19. Dawes - Nothing Is Wrong
The sophomore effort from California-based road warriors Dawes didn't quite meet my high expectations. A solid effort, seemingly teleported straight out of 1975 - but just didn't grab me the way North Hills did. Still among the best live bands you'll see, though.
18. The Decemberists – The King Is Dead
A welcome return to the straightforward folk sound that the band had moved away from on recent records. No bloated arrangements or convoluted storyline - just simple songs and Colin Meloy's lyrics on full display. Plus a little help from Peter Buck and Gillian Welch.
17. Kurt Vile – Smoke Ring For My Halo
Where past records were draped in a haze of guitar effects and muddy noise, Smoke Ring For My Halo is crisp and clear. The melodies and lyrics are discernable and the genius of Kurt Vile's songwriting is on full display.
16. Real Estate – Days
On Days, New Jersey beachniks Real Estate clean up the production a bit without losing their lo-fi charm, and deliver another batch of summery pop songs that range from roadtrip-ready singalongs to slow-burning sunset jams.
15. The Devil Whale – Teeth
A lucky discovery early in 2011, The Devil Whale released their sophomore effort Teeth in May. The Utah-based band creates catchy indie-pop that recalls Dr. Dog or a grittier The Head And The Heart.
14. Roadside Graves – We Can Take Care of Ourselves
Ramshackle, whiskey-soaked folk-rock from New Jersey's Roadside Graves. A concept album loosely based on S.E. Hinton's classic "The Outsiders", the story of the Greasers and the Socs sets a backdrop but never feels forced or contrived.

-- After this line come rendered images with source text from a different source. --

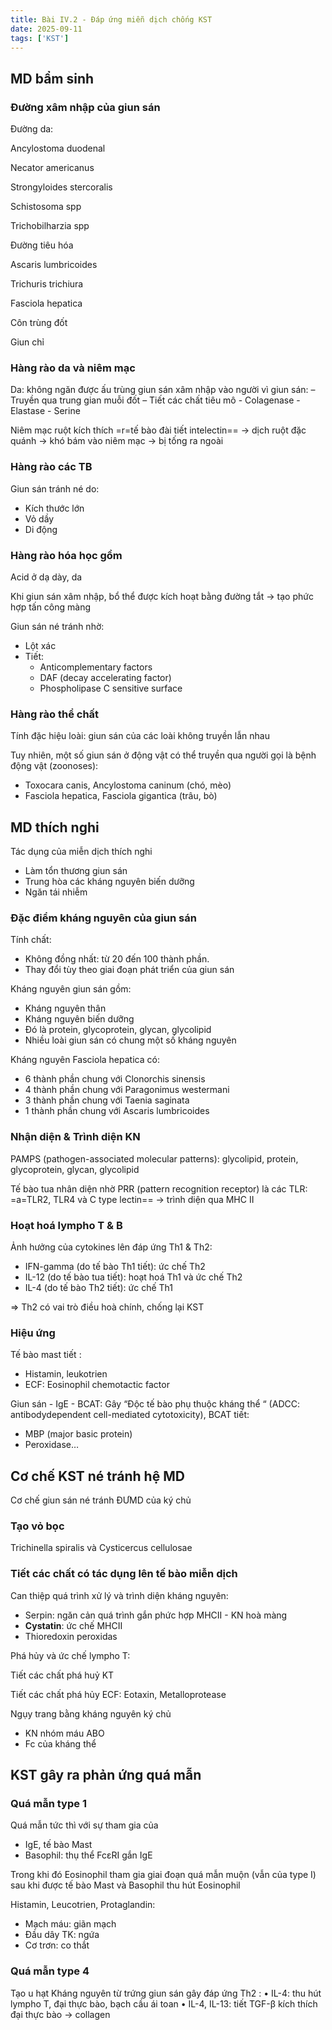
 ```yaml
---
title: Bài IV.2 - Đáp ứng miễn dịch chống KST
date: 2025-09-11
tags: ['KST']
---
```


## MD bẩm sinh

### Đường xâm nhập của giun sán

Đường da:

Ancylostoma duodenal

Necator americanus

Strongyloides stercoralis

Schistosoma spp

Trichobilharzia spp

Đường tiêu hóa

Ascaris lumbricoides

Trichuris trichiura

Fasciola hepatica

Côn trùng đốt

Giun chỉ

### Hàng rào da và niêm mạc

Da: không ngăn được ấu trùng giun sán xâm
nhập vào người vì giun sán:
– Truyền qua trung gian muỗi đốt
– Tiết các chất tiêu mô
    - Colagenase
    - Elastase
    - Serine

Niêm mạc ruột kích thích =r=tế bào đài tiết intelectin== → dịch ruột đặc quánh → khó bám vào niêm mạc → bị tống ra ngoài

### Hàng rào các TB

Giun sán tránh né do:

- Kích thước lớn
- Vỏ dầy
- Di động

### Hàng rào hóa học gồm

Acid ở dạ dày, da

Khi giun sán xâm nhập, bổ thể được kích hoạt bằng đường tắt → tạo phức hợp tấn công màng

Giun sán né tránh nhờ:

- Lột xác
- Tiết:
  - Anticomplementary factors
  - DAF (decay accelerating factor)
  - Phospholipase C sensitive surface

### Hàng rào thể chất

Tính đặc hiệu loài: giun sán của các loài không truyền
lẫn nhau

Tuy nhiên, một số giun sán ở động vật có thể truyền qua người gọi là bệnh động vật (zoonoses):

- Toxocara canis, Ancylostoma caninum (chó, mèo)
- Fasciola hepatica, Fasciola gigantica (trâu, bò)

## MD thích nghi

Tác dụng của miễn dịch thích nghi

- Làm tổn thương giun sán
- Trung hòa các kháng nguyên biến dưỡng
- Ngăn tái nhiễm

### Đặc điểm kháng nguyên của giun sán

Tính chất:

- Không đồng nhất: từ 20 đến 100 thành phần.
- Thay đổi tùy theo giai đoạn phát triển của giun
sán

Kháng nguyên giun sán gồm:

- Kháng nguyên thân
- Kháng nguyên biến dưỡng
- Đó là protein, glycoprotein, glycan, glycolipid
- Nhiều loài giun sán có chung một số kháng nguyên

Kháng nguyên Fasciola hepatica có:

- 6 thành phần chung với Clonorchis sinensis
- 4 thành phần chung với Paragonimus westermani
- 3 thành phần chung với Taenia saginata
- 1 thành phần chung với Ascaris lumbricoides

### Nhận diện & Trình diện KN

PAMPS (pathogen-associated molecular patterns): glycolipid, protein, glycoprotein, glycan, glycolipid

Tế bào tua nhân diện nhờ PRR (pattern recognition receptor) là các TLR: =a=TLR2, TLR4 và C type lectin== -> trình diện qua MHC II

### Hoạt hoá lympho T & B

Ảnh hưởng của cytokines lên đáp ứng Th1 & Th2:

- IFN-gamma (do tế bào Th1 tiết): ức chế Th2
- IL-12 (do tế bào tua tiết): hoạt hoá Th1 và ức chế Th2
- IL-4 (do tế bào Th2 tiết): ức chế Th1

=> Th2 có vai trò điều hoà chính, chống lại KST

### Hiệu ứng

Tế bào mast tiết :

- Histamin, leukotrien
- ECF: Eosinophil chemotactic factor

Giun sán - IgE - BCAT: Gây “Độc tế bào phụ thuộc kháng thể “ (ADCC: antibodydependent cell-mediated cytotoxicity), BCAT tiết:

- MBP (major basic protein)
- Peroxidase…

## Cơ chế KST né tránh hệ MD

Cơ chế giun sán né tránh ĐƯMD của ký chủ

### Tạo vỏ bọc

Trichinella spiralis và Cysticercus cellulosae

### Tiết các chất có tác dụng lên tế bào miễn dịch

Can thiệp quá trình xử lý và trình diện kháng nguyên:

- Serpin: ngăn cản quá trình gắn phức hợp MHCII - KN hoà màng
- **Cystatin**: ức chế MHCII
- Thioredoxin peroxidas

Phá hủy và ức chế lympho T:

Tiết các chất phá huỷ KT

Tiết các chất phá hủy ECF: Eotaxin, Metalloprotease

Ngụy trang bằng kháng nguyên ký chủ

- KN nhóm máu ABO
- Fc của kháng thể

## KST gây ra phản ứng quá mẫn

### Quá mẫn type 1

Quá mẫn tức thì với sự tham gia của

- IgE, tế bào Mast
- Basophil: thụ thể FcεRI gắn IgE

Trong khi đó Eosinophil tham gia giai đoạn quá mẫn muộn (vẫn của type I) sau khi được tế bào Mast và Basophil thu hút Eosinophil

Histamin, Leucotrien, Protaglandin:

- Mạch máu: giãn mạch
- Đầu dây TK: ngứa
- Cơ trơn: co thắt

### Quá mẫn type 4
Tạo u hạt
Kháng nguyên từ trứng giun sán gây đáp ứng Th2 :
• IL-4: thu hút lympho T, đại thực bào, bạch cầu ái toan
• IL-4, IL-13: tiết TGF-β kích thích đại thực bào -> collagen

13. Ryan Adams – Ashes & Fire
Ryan Adams' music ushered me through the most formative years of my life, from high school to college and beyond. 29, Easy Tiger and Cardinology kind of lost me - but Ashes & Fire has me back on board. Focused, honest and sans-Cardinals...welcome back Ryan.
12. The Low Anthem – Smart Flesh
Local favorites The Low Anthem return with their third full-length. What Smart Flesh may lack in cohesiveness it makes up for in spirit - with whisper-soft hymns standing alongside ragged folk-rockers.
11. Tristen – Charlatans At The Garden Gate
I was late to come around on Tristen, but have been making up for lost time. Tristen treads in similar waters to Sharon Van Etten, a strong woman writing about ellusive love and failed relationships. However, she paints with a more vibrant and diverse pallette - great stuff.